_Data for processing_.
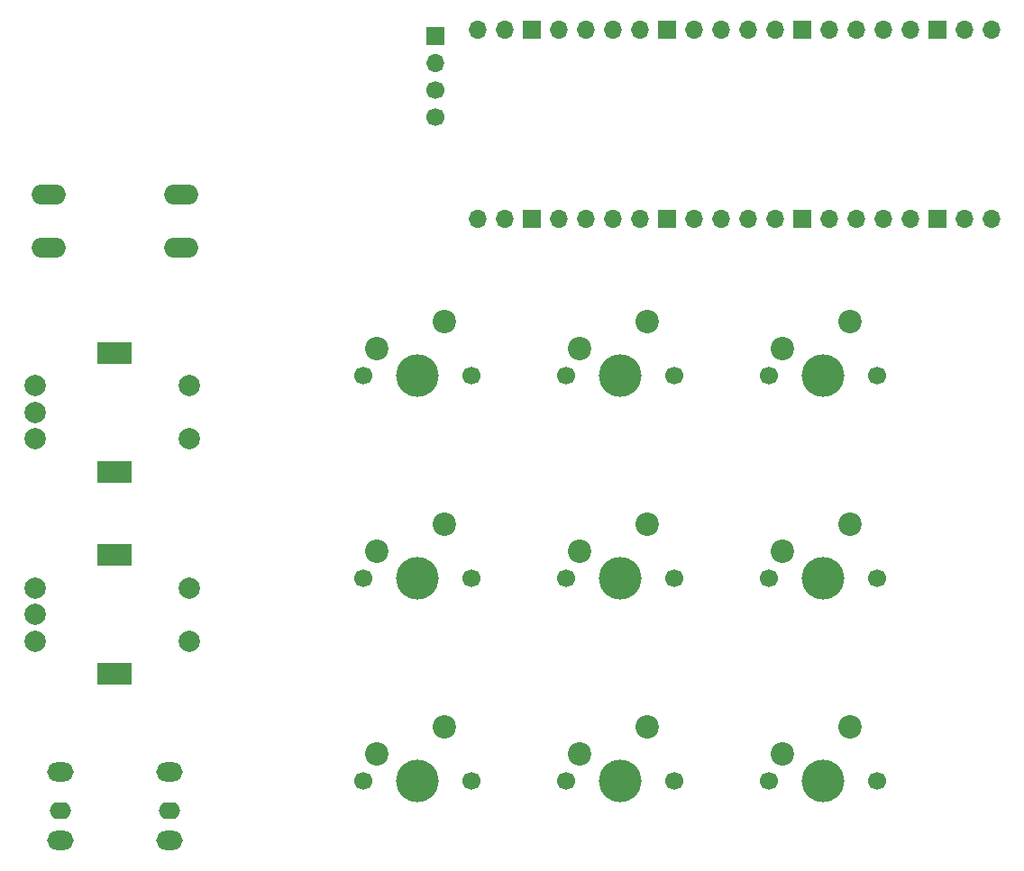
<source format=gbr>
%TF.GenerationSoftware,KiCad,Pcbnew,8.0.3*%
%TF.CreationDate,2024-07-07T11:27:56-04:00*%
%TF.ProjectId,macropad,6d616372-6f70-4616-942e-6b696361645f,1.0*%
%TF.SameCoordinates,Original*%
%TF.FileFunction,Soldermask,Bot*%
%TF.FilePolarity,Negative*%
%FSLAX46Y46*%
G04 Gerber Fmt 4.6, Leading zero omitted, Abs format (unit mm)*
G04 Created by KiCad (PCBNEW 8.0.3) date 2024-07-07 11:27:56*
%MOMM*%
%LPD*%
G01*
G04 APERTURE LIST*
%ADD10O,2.499360X1.800860*%
%ADD11O,1.998980X1.600200*%
%ADD12O,3.200000X1.900000*%
%ADD13C,2.200000*%
%ADD14C,1.700000*%
%ADD15C,4.000000*%
%ADD16C,2.000000*%
%ADD17R,3.200000X2.000000*%
%ADD18O,1.700000X1.700000*%
%ADD19R,1.700000X1.700000*%
G04 APERTURE END LIST*
D10*
%TO.C,U2*%
X138388880Y-116248800D03*
D11*
X138388880Y-119950000D03*
D10*
X138388880Y-122751200D03*
X148691120Y-122751200D03*
D11*
X148691120Y-119950000D03*
D10*
X148691120Y-116248800D03*
%TD*%
D12*
%TO.C,SW12*%
X137290000Y-62000000D03*
X149790000Y-62000000D03*
X137290000Y-67000000D03*
X149790000Y-67000000D03*
%TD*%
D13*
%TO.C,SW8*%
X206200000Y-95510000D03*
X212550000Y-92970000D03*
D14*
X215090000Y-98050000D03*
D15*
X210010000Y-98050000D03*
D14*
X204930000Y-98050000D03*
%TD*%
D16*
%TO.C,SW11*%
X136040000Y-80000000D03*
X136040000Y-85000000D03*
X136040000Y-82500000D03*
D17*
X143540000Y-76900000D03*
X143540000Y-88100000D03*
D16*
X150540000Y-85000000D03*
X150540000Y-80000000D03*
%TD*%
D13*
%TO.C,SW4*%
X187150000Y-76460000D03*
X193500000Y-73920000D03*
D14*
X196040000Y-79000000D03*
D15*
X190960000Y-79000000D03*
D14*
X185880000Y-79000000D03*
%TD*%
D13*
%TO.C,SW2*%
X168100000Y-95510000D03*
X174450000Y-92970000D03*
D14*
X176990000Y-98050000D03*
D15*
X171910000Y-98050000D03*
D14*
X166830000Y-98050000D03*
%TD*%
D16*
%TO.C,SW10*%
X136040000Y-99000000D03*
X136040000Y-104000000D03*
X136040000Y-101500000D03*
D17*
X143540000Y-95900000D03*
X143540000Y-107100000D03*
D16*
X150540000Y-104000000D03*
X150540000Y-99000000D03*
%TD*%
D13*
%TO.C,SW5*%
X187150000Y-95510000D03*
X193500000Y-92970000D03*
D14*
X196040000Y-98050000D03*
D15*
X190960000Y-98050000D03*
D14*
X185880000Y-98050000D03*
%TD*%
%TO.C,J1*%
X173664936Y-54725958D03*
X173664936Y-52185958D03*
D18*
X173664936Y-49645958D03*
D19*
X173664936Y-47105958D03*
%TD*%
D13*
%TO.C,SW7*%
X206200000Y-76460000D03*
X212550000Y-73920000D03*
D14*
X215090000Y-79000000D03*
D15*
X210010000Y-79000000D03*
D14*
X204930000Y-79000000D03*
%TD*%
D13*
%TO.C,SW6*%
X187150000Y-114560000D03*
X193500000Y-112020000D03*
D14*
X196040000Y-117100000D03*
D15*
X190960000Y-117100000D03*
D14*
X185880000Y-117100000D03*
%TD*%
D13*
%TO.C,SW9*%
X206200000Y-114560000D03*
X212550000Y-112020000D03*
D14*
X215090000Y-117100000D03*
D15*
X210010000Y-117100000D03*
D14*
X204930000Y-117100000D03*
%TD*%
D13*
%TO.C,SW1*%
X168100000Y-76460000D03*
X174450000Y-73920000D03*
D14*
X176990000Y-79000000D03*
D15*
X171910000Y-79000000D03*
D14*
X166830000Y-79000000D03*
%TD*%
D18*
%TO.C,U1*%
X225842000Y-46527000D03*
X223302000Y-46527000D03*
D19*
X220762000Y-46527000D03*
D18*
X218222000Y-46527000D03*
X215682000Y-46527000D03*
X213142000Y-46527000D03*
X210602000Y-46527000D03*
D19*
X208062000Y-46527000D03*
D18*
X205522000Y-46527000D03*
X202982000Y-46527000D03*
X200442000Y-46527000D03*
X197902000Y-46527000D03*
D19*
X195362000Y-46527000D03*
D18*
X192822000Y-46527000D03*
X190282000Y-46527000D03*
X187742000Y-46527000D03*
X185202000Y-46527000D03*
D19*
X182662000Y-46527000D03*
D18*
X180122000Y-46527000D03*
X177582000Y-46527000D03*
X177582000Y-64307000D03*
X180122000Y-64307000D03*
D19*
X182662000Y-64307000D03*
D18*
X185202000Y-64307000D03*
X187742000Y-64307000D03*
X190282000Y-64307000D03*
X192822000Y-64307000D03*
D19*
X195362000Y-64307000D03*
D18*
X197902000Y-64307000D03*
X200442000Y-64307000D03*
X202982000Y-64307000D03*
X205522000Y-64307000D03*
D19*
X208062000Y-64307000D03*
D18*
X210602000Y-64307000D03*
X213142000Y-64307000D03*
X215682000Y-64307000D03*
X218222000Y-64307000D03*
D19*
X220762000Y-64307000D03*
D18*
X223302000Y-64307000D03*
X225842000Y-64307000D03*
%TD*%
D13*
%TO.C,SW3*%
X168100000Y-114560000D03*
X174450000Y-112020000D03*
D14*
X176990000Y-117100000D03*
D15*
X171910000Y-117100000D03*
D14*
X166830000Y-117100000D03*
%TD*%
M02*

</source>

_Job item_. From the entries above, return exactly the line containing "X180122000Y-64307000D03*", the line containing "X208062000Y-64307000D03*", and all lines between, and nothing else.

_Response to the task_.
X180122000Y-64307000D03*
D19*
X182662000Y-64307000D03*
D18*
X185202000Y-64307000D03*
X187742000Y-64307000D03*
X190282000Y-64307000D03*
X192822000Y-64307000D03*
D19*
X195362000Y-64307000D03*
D18*
X197902000Y-64307000D03*
X200442000Y-64307000D03*
X202982000Y-64307000D03*
X205522000Y-64307000D03*
D19*
X208062000Y-64307000D03*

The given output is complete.